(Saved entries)
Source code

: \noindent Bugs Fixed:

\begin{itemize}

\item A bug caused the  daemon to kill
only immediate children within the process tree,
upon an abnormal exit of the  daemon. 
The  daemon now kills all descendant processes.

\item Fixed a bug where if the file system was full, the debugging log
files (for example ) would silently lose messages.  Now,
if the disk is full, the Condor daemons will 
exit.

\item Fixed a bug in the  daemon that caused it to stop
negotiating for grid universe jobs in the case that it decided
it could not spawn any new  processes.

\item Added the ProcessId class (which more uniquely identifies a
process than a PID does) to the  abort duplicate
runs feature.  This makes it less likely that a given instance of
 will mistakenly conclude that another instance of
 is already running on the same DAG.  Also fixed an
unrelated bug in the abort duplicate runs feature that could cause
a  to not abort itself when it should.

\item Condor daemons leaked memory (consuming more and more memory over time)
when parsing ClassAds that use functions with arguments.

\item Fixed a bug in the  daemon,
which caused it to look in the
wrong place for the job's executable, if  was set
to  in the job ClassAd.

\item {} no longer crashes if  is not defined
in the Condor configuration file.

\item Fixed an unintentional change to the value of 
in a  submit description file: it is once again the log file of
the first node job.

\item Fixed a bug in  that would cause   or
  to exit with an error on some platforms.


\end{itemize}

> DIRECTIONS FOR THIS TASK
Search the records for the string "feature", and copy every line that holds it.

> ANSWER SPACE
runs feature.  This makes it less likely that a given instance of
unrelated bug in the abort duplicate runs feature that could cause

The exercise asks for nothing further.